Institute of Cellular Medicine, Newcastle University, Newcastle upon Tyne, United Kingdom.
Clin Res Hepatol Gastroenterol. 2013 Feb;37(1):10-6. doi: 10.1016/j.clinre.2012.07.002. Epub 2012 Sep 5.
The six different HCV-genotypes have marked differences in response to therapy with pegylated interferon-α and ribavirin. The introduction of the direct acting antiviral (DAA) protease inhibitors, telaprevir and boceprevir in combination with pegylated interferon-α and ribavirin has become the new standard of care for genotype 1 infection. Several host factors associated with response to pegylated interferon-α and ribavirin are not as important in predicting response to triple therapy, and yet low-density lipoprotein cholesterol (LDLC) and statin use remain important associations of outcome with DAAs. This review focuses on the clinical associations between lipids and treatment response to interferon based antiviral treatments. We consider how understanding the interactions of HCV and host lipid metabolism remains relevant in the era of DAAs for genotype 1 infection and for treatment of non-genotype 1 chronic hepatitis C.

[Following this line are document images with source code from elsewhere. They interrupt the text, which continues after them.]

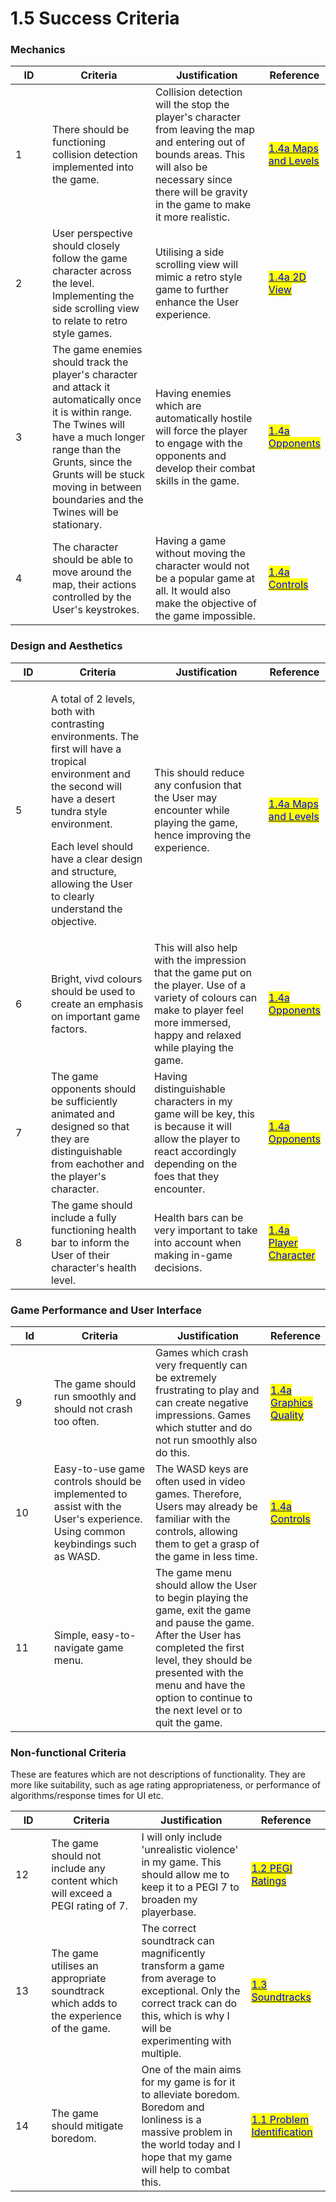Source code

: # 1.5 Success Criteria

### Mechanics

<table><thead><tr><th width="92">ID</th><th width="234">Criteria</th><th width="283">Justification</th><th>Reference</th></tr></thead><tbody><tr><td>1</td><td>There should be functioning collision detection implemented into the game.</td><td>Collision detection will the stop the player's character from leaving the map and entering out of bounds areas. This will also be necessary since there will be gravity in the game to make it more realistic.</td><td><a href="1.4a-features-of-the-proposed-solution.md#maps-and-levels"><mark style="color:blue;">1.4a Maps and Levels</mark></a></td></tr><tr><td>2</td><td>User perspective should closely follow the game character across the level. Implementing the side scrolling view to relate to retro style games.</td><td>Utilising a side scrolling view will mimic a retro style game to further enhance the User experience.</td><td><a href="1.4a-features-of-the-proposed-solution.md#2d-view."><mark style="color:blue;">1.4a 2D V</mark></a><a href="1.4a-features-of-the-proposed-solution.md#2d-view"><mark style="color:blue;">iew</mark></a></td></tr><tr><td>3</td><td>The game enemies should track the player's character and attack it automatically once it is within range. The Twines will have a much longer range than the Grunts, since the Grunts will be stuck moving in between boundaries and the Twines will be stationary.</td><td>Having enemies which are automatically hostile will force the player to engage with the opponents and develop their combat skills in the game.</td><td><a href="1.4a-features-of-the-proposed-solution.md#opponents"><mark style="color:blue;">1.4a Opponents</mark></a></td></tr><tr><td>4</td><td>The character should be able to move around the map, their actions controlled by the User's keystrokes.</td><td>Having a game without moving the character would not be a popular game at all. It would also make the objective of the game impossible.</td><td><a href="1.4a-features-of-the-proposed-solution.md#controls"><mark style="color:blue;">1.4a Controls</mark></a></td></tr></tbody></table>

### Design and Aesthetics

<table><thead><tr><th width="97">ID</th><th width="229">Criteria</th><th width="286">Justification</th><th>Reference</th></tr></thead><tbody><tr><td>5</td><td><p>A total of 2 levels, both with contrasting environments. The first will have a tropical environment and the second will have a desert tundra style environment.</p><p></p><p>Each level should have a clear design and structure, allowing the User to clearly understand the objective.</p></td><td>This should reduce any confusion that the User may encounter while playing the game, hence improving the experience.</td><td><a href="1.4a-features-of-the-proposed-solution.md#maps-and-levels"><mark style="color:blue;">1.4a Maps and Levels</mark></a></td></tr><tr><td>6</td><td>Bright, vivd colours should be used to create an emphasis on important game factors. </td><td>This will also help with the impression that the game put on the player. Use of a variety of colours can make to player feel more immersed, happy and relaxed while playing the game.</td><td><a href="1.4a-features-of-the-proposed-solution.md#opponents"><mark style="color:blue;">1.4a Opponents</mark></a></td></tr><tr><td>7</td><td>The game opponents should be sufficiently animated and designed so that they are distinguishable from eachother and the player's character.</td><td>Having distinguishable characters in my game will be key, this is because it will allow the player to react accordingly depending on the foes that they encounter.</td><td><a href="1.4a-features-of-the-proposed-solution.md#opponents"><mark style="color:blue;">1.4a Opponents</mark></a></td></tr><tr><td>8</td><td>The game should include a fully functioning health bar to inform the User of their character's health level.</td><td>Health bars can be very important to take into account when making in-game decisions.</td><td><a href="1.4a-features-of-the-proposed-solution.md#player-character"><mark style="color:blue;">1.4a Player Character</mark></a></td></tr></tbody></table>

### Game Performance and User Interface

<table><thead><tr><th width="90">Id</th><th width="231">Criteria</th><th width="291">Justification</th><th>Reference</th></tr></thead><tbody><tr><td>9</td><td>The game should run smoothly and should not crash too often.</td><td>Games which crash very frequently can be extremely frustrating to play and can create negative impressions. Games which stutter and do not run smoothly also do this.</td><td><a href="1.4a-features-of-the-proposed-solution.md#graphics-quality"><mark style="color:blue;">1.4a Graphics Quality</mark></a></td></tr><tr><td>10</td><td>Easy-to-use game controls should be implemented to assist with the User's experience. Using common keybindings such as WASD.</td><td>The WASD keys are often used in video games. Therefore, Users may already be familiar with the controls, allowing them to get a grasp of the game in less time.</td><td><a href="1.4a-features-of-the-proposed-solution.md#controls."><mark style="color:blue;">1.4</mark></a><a href="1.4a-features-of-the-proposed-solution.md#controls"><mark style="color:blue;">a Controls</mark></a></td></tr><tr><td>11</td><td>Simple, easy-to-navigate game menu.</td><td>The game menu should allow the User to begin playing the game, exit the game and pause the game. After the User has completed the first level, they should be presented with the menu and have the option to continue to the next level or to quit the game.</td><td></td></tr></tbody></table>

### Non-functional Criteria

These are features which are not descriptions of functionality. They are more like suitability, such as age rating appropriateness, or performance of algorithms/response times for UI etc.

<table><thead><tr><th width="92">ID</th><th width="229">Criteria</th><th width="288">Justification</th><th width="141">Reference</th></tr></thead><tbody><tr><td>12</td><td>The game should not include any content which will exceed a PEGI rating of 7.</td><td>I will only include 'unrealistic violence' in my game. This should allow me to keep it to a PEGI 7 to broaden my playerbase.</td><td><a href="1.2-stakeholders.md#pegi-ratings"><mark style="color:blue;">1.2 PEGI Ratings</mark></a></td></tr><tr><td>13</td><td>The game utilises an appropriate soundtrack which adds to the experience of the game.</td><td>The correct soundtrack can magnificently transform a game from average to exceptional. Only the correct track can do this, which is why I will be experimenting with multiple.</td><td><a href="1.3-research-the-problem.md#celeste"><mark style="color:blue;">1.3 Soundtracks</mark></a></td></tr><tr><td>14</td><td>The game should mitigate boredom.</td><td>One of the main aims for my game is for it to alleviate boredom. Boredom and lonliness is a massive problem in the world today and I hope that my game will help to combat this.</td><td><a href="1.1-problem-identification.md"><mark style="color:blue;">1.1 Problem Identification</mark></a></td></tr></tbody></table>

六种不同的 HCV 基因型在聚乙二醇干扰素-α和利巴韦林治疗中的反应有明显差异。直接作用抗病毒(DAA)蛋白酶抑制剂替拉瑞韦和博赛泼维与聚乙二醇干扰素-α和利巴韦林联合应用已成为治疗 1 型感染的新标准。一些与聚乙二醇干扰素-α和利巴韦林治疗反应相关的宿主因素在预测三联疗法反应中并不那么重要,但低密度脂蛋白胆固醇(LDLC)和他汀类药物的使用仍然与 DAA 的治疗结果有重要关联。本综述重点关注基于干扰素的抗病毒治疗与血脂之间的临床关联。我们考虑了在 DAA 治疗 1 型感染和非 1 型慢性丙型肝炎的时代,了解 HCV 和宿主脂质代谢相互作用仍然具有相关性。